I like many of these ideas, and I'd like an Emacs adaptation. I may start with this one:
> One very powerful way to break through the writer's block and produce more words is to deliberately separate the process of writing from the process of editing. To make this easier, you can press Alt+T to turn on the "Typewriter" mode. It will disable all the text editing options (backspace, delete, select), you will only be able to write. You can also press Alt+B to blur the text you're typing, this will prevent you from rereading what you wrote.
I quite like the visualizations, but I'm not too interested in writing on a new site. I feel inspired to try my hand at making similar visualizations of the commits I make to my wikis (blogs), inspired also by cw and http://composition.al/blog/2017/11/29/the-power-of-blogging-...
Nice! Have seen others comment that they have trouble knowing what to write about. Maybe could add a feature where people can save writing topic ideas. When I'm in a creative mood I have more topics than I can write about, but there are times I don't know what to write
this looks pretty cool, i'll give it a shot for a week to help me hit my personal writing goals outside of my professional work.
i'd enjoy it if there were different aesthetic theme presets. the blue one is nice,but for late night writing I'd prefer something that was a deep hue of maroon. black and green or black and white terminal style would be great also.
font control would be nice, too.
you should also add a link to the main menu from the "profile" page, it's hard to navigate back as it is now.
PS: i sent you an email requesting the lifetime membership.
The decreasing health bar looks like a really weird idea. I don't like to be forced into thinking fast, I prefer to make a clear point even if it takes longer.
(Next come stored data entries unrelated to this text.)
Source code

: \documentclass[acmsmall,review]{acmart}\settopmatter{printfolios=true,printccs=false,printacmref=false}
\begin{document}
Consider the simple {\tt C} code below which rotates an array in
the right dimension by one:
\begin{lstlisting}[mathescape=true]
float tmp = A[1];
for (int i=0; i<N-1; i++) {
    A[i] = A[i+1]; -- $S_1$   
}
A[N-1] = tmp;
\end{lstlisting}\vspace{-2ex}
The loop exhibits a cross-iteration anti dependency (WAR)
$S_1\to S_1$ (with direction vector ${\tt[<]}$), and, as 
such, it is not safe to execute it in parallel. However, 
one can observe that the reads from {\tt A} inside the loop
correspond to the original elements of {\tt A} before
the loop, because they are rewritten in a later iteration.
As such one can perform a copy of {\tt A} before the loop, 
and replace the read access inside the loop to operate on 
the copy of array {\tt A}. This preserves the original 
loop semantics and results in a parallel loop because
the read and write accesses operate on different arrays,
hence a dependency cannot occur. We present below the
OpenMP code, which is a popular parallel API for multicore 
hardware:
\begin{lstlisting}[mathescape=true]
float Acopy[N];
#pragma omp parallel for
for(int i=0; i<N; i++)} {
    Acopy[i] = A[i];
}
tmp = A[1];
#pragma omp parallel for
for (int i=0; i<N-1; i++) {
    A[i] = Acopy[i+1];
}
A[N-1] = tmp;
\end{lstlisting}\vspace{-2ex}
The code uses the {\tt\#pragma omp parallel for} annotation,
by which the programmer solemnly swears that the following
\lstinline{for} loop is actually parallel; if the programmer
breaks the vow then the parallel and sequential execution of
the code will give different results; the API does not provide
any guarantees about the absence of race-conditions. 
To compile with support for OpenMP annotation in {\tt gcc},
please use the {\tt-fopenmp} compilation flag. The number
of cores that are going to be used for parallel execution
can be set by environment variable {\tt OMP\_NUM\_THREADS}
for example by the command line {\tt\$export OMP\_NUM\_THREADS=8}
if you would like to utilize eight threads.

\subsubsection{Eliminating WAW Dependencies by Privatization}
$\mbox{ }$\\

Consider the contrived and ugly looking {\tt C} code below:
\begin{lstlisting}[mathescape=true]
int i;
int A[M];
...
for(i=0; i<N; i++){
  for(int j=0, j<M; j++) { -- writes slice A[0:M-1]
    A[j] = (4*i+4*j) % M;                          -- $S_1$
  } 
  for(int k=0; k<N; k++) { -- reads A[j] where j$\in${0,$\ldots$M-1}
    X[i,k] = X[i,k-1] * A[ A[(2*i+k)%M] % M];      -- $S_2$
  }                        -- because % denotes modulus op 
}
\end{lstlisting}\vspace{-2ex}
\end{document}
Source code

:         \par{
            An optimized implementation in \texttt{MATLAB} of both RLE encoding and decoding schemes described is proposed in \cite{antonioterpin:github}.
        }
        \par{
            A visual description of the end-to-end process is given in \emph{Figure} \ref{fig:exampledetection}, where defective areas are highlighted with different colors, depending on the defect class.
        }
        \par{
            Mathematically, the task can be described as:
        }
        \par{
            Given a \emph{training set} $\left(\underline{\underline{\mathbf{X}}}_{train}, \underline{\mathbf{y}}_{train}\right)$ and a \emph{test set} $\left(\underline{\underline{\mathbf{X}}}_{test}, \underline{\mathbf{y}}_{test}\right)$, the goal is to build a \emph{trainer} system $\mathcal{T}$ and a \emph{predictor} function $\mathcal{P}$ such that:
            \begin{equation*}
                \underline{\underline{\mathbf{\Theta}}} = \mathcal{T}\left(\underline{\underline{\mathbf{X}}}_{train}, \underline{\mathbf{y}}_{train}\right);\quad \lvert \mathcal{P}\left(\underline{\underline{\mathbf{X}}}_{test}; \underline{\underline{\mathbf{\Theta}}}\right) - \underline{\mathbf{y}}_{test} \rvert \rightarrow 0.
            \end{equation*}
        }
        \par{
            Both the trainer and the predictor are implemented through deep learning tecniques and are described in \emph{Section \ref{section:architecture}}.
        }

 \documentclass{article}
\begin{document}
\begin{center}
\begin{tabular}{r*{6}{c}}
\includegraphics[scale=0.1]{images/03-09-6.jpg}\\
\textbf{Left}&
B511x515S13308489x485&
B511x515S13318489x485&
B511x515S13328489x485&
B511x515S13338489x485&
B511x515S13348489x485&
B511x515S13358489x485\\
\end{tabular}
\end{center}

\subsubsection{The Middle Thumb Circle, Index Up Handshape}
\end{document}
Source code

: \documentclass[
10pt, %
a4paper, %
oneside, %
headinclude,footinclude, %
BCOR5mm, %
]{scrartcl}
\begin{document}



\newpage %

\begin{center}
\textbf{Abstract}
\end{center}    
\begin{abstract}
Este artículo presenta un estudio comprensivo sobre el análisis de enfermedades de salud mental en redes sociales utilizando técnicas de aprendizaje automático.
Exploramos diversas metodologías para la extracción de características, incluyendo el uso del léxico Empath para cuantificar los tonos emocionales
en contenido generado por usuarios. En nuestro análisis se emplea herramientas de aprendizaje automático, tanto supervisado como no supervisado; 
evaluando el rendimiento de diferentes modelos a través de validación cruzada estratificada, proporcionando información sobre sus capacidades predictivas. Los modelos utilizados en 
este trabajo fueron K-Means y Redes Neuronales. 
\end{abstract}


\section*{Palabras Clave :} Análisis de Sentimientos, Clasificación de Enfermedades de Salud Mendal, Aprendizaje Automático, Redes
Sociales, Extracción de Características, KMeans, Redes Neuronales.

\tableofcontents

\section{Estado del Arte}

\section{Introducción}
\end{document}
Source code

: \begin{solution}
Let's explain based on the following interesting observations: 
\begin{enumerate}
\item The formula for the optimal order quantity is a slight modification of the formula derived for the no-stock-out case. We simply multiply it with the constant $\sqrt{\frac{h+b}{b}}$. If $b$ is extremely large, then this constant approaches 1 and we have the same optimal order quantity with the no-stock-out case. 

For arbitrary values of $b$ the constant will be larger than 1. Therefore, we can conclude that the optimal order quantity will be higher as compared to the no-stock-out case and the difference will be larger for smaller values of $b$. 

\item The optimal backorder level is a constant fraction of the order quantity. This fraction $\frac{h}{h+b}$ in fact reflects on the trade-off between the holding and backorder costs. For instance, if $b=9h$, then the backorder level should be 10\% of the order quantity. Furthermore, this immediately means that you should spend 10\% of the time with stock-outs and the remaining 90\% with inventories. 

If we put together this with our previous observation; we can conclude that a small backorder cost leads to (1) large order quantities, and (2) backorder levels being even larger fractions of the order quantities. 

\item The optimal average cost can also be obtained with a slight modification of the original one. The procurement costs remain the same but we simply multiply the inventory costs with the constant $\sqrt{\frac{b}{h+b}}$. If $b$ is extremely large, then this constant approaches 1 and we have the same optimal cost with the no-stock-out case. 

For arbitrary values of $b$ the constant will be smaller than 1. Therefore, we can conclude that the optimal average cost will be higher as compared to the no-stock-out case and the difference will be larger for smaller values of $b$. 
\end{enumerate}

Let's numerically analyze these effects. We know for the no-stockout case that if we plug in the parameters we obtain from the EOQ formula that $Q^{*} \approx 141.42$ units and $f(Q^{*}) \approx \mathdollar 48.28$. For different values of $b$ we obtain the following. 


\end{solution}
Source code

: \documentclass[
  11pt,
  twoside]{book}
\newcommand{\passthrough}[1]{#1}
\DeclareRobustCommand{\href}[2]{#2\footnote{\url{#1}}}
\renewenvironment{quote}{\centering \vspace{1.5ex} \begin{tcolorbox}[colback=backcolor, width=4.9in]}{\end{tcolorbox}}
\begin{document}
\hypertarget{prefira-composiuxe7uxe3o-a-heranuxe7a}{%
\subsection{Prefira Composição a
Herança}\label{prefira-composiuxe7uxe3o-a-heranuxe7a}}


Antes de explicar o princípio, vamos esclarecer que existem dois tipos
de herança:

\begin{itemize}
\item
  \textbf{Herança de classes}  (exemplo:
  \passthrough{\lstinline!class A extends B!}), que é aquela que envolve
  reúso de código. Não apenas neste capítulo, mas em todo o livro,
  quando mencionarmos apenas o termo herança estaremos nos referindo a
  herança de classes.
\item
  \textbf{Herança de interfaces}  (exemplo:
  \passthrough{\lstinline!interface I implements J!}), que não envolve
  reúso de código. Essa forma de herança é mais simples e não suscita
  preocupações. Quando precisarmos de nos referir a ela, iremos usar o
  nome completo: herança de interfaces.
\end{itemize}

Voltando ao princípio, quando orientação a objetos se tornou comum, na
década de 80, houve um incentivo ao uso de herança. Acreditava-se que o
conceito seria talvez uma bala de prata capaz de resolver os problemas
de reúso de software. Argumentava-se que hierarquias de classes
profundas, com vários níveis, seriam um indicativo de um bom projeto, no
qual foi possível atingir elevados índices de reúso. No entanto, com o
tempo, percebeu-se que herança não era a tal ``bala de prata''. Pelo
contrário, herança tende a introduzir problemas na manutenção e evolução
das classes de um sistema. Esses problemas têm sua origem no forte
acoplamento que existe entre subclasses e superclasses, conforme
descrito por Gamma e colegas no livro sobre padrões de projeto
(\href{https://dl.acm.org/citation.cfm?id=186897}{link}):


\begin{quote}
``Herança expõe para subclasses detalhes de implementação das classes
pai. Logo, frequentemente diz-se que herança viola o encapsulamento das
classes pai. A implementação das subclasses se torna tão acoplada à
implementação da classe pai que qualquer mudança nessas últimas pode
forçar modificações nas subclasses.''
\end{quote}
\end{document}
To offer a different perspective from others, I really like the monochromatic theme of your landing page and its what drew me into reading the rest of the pitch.
I like writing pen-in-hand into a notebook on my porch, with a crisp, cold beer on the railing. A cool, soothing breeze passing by. Recollecting what happened each day. Because only computers are for work.
I also prefer writing by hand, but this does bring up a possible feature suggestion for the OP: manual input of your word count, in case you want to use something other than the built-in editor.
I do a similar thing with code. Walking away while my code doesn't compile or a test doesn't pass is the best because when I sit down the next day my attention is already focused where it needs to be. No time wasted trying to figure out where I left off or where I should start.